_WHAT YOU HAVE TO DO_. Copy out the full abstract below on robot-assisted urinary tract reconstruction with intestinal segments, word for word.
+++ READING TEXT +++
Robot-assisted Complex Urinary Tract Reconstruction Using Intestinal Segments: Redefining the Paradigm
Author:
KUSHWAHA SWAPNIL SINGH1, KALRA SIDHARTHA1, N DORAIRAJAN L1, S SREERAG K1, ALI MUJAHID1, PURUSHOTHAMAN JITHESH1, KHURANA CHIRANJEET SINGH1
Affiliation:
1. Jawaharlal Institute of Post Graduate Medical Education and Research
Abstract
Abstract
INTRODUCTION:
Complex urinary tract reconstruction has significantly advanced with the increasing use of robot-assisted procedures. Robotic surgery aims to achieve the same outcomes as open surgery while minimizing morbidity by causing less blood loss, faster postoperative recovery, and reducing complications. This article shares our technique, challenges encountered, and experience of robot-assisted complex urinary tract reconstruction using intestinal segments.
METHODOLOGY:
Between January 2020 to March 2022, 6 patients who underwent robot-assisted complex urinary tract reconstruction using intestinal segments at our centre were retrospectively reviewed. Demographic, clinical, and operative data were recorded. Patients underwent renal function tests, blood gas analysis, and radiographic imaging in the follow-up. Symptomatic and radiologic relief were the criteria for success.
+++ SUPPLIED DATA +++
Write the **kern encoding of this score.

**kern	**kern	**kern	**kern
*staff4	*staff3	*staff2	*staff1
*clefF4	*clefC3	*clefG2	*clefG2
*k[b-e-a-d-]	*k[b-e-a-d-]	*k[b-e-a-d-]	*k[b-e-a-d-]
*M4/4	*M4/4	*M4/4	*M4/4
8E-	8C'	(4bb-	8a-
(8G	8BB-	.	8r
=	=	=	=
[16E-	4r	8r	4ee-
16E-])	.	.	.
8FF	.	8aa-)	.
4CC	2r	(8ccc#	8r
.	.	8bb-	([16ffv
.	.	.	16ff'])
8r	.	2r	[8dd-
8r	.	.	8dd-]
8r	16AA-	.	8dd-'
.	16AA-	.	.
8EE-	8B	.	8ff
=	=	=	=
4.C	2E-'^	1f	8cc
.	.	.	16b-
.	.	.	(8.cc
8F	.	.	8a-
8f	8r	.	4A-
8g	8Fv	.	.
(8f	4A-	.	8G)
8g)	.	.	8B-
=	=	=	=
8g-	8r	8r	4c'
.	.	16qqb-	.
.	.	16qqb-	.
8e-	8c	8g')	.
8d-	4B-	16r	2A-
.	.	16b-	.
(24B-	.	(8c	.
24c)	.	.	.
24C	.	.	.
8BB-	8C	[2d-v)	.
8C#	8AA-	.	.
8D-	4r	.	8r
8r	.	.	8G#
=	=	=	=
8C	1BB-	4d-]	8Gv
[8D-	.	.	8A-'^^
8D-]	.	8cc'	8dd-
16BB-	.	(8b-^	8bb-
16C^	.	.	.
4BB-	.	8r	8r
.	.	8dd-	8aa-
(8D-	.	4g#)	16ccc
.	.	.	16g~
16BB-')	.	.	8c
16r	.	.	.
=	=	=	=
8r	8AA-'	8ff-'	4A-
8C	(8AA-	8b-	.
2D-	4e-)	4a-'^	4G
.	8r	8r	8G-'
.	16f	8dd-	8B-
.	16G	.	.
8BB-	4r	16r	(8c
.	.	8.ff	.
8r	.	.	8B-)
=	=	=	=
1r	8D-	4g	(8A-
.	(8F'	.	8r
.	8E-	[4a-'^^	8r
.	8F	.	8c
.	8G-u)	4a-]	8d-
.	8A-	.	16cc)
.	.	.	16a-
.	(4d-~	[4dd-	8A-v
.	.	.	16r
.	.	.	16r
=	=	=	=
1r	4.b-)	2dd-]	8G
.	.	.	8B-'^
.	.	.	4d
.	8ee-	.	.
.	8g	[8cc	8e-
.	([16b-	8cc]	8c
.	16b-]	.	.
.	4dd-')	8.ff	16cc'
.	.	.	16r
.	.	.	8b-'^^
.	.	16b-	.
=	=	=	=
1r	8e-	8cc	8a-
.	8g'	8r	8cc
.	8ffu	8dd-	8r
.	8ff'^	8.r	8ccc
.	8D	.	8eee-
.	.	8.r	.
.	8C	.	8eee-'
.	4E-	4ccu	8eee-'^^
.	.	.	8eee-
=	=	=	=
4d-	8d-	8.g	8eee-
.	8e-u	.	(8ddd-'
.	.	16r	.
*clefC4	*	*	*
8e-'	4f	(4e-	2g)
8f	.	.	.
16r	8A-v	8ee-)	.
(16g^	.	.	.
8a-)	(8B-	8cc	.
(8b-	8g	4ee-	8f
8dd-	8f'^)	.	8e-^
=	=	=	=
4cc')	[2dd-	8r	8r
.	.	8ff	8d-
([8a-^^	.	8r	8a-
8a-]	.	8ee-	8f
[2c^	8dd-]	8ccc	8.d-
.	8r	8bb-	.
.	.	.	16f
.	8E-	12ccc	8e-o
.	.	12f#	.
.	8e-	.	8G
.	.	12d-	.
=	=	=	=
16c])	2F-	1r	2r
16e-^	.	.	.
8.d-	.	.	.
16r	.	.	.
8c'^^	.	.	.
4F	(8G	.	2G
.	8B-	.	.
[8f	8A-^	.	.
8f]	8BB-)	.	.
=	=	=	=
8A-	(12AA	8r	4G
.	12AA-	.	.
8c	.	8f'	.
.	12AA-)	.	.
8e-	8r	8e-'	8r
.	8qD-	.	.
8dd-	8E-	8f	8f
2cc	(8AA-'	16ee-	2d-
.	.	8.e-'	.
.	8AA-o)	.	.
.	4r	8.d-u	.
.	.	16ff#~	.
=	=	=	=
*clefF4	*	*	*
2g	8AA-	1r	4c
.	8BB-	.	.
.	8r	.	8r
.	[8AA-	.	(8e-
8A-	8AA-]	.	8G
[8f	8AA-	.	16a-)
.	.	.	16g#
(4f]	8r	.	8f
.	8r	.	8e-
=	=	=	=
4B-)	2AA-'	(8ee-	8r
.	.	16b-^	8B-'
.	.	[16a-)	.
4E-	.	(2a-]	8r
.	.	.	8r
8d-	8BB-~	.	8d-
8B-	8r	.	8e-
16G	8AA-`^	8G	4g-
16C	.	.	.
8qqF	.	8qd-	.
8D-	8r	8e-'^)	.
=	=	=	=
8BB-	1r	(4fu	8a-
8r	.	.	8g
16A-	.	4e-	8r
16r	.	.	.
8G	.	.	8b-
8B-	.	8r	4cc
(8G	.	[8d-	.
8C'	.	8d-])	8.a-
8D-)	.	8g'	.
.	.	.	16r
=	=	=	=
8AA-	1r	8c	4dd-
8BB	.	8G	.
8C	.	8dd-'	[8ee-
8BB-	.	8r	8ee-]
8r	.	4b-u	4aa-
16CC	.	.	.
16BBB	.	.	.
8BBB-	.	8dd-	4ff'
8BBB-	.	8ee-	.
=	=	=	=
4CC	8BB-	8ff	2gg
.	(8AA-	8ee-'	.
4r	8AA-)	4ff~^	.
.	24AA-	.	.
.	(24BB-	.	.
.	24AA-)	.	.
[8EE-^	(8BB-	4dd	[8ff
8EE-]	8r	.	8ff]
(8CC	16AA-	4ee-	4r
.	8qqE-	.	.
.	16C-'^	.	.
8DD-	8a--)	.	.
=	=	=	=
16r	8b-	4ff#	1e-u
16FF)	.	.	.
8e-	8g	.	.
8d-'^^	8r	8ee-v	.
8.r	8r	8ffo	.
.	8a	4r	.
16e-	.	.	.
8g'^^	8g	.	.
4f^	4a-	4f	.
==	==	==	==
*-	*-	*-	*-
+++
_FINISHED TASK_.
Robot-assisted Complex Urinary Tract Reconstruction Using Intestinal Segments: Redefining the Paradigm
Author:
KUSHWAHA SWAPNIL SINGH1, KALRA SIDHARTHA1, N DORAIRAJAN L1, S SREERAG K1, ALI MUJAHID1, PURUSHOTHAMAN JITHESH1, KHURANA CHIRANJEET SINGH1
Affiliation:
1. Jawaharlal Institute of Post Graduate Medical Education and Research
Abstract
Abstract
INTRODUCTION:
Complex urinary tract reconstruction has significantly advanced with the increasing use of robot-assisted procedures. Robotic surgery aims to achieve the same outcomes as open surgery while minimizing morbidity by causing less blood loss, faster postoperative recovery, and reducing complications. This article shares our technique, challenges encountered, and experience of robot-assisted complex urinary tract reconstruction using intestinal segments.
METHODOLOGY:
Between January 2020 to March 2022, 6 patients who underwent robot-assisted complex urinary tract reconstruction using intestinal segments at our centre were retrospectively reviewed. Demographic, clinical, and operative data were recorded. Patients underwent renal function tests, blood gas analysis, and radiographic imaging in the follow-up. Symptomatic and radiologic relief were the criteria for success.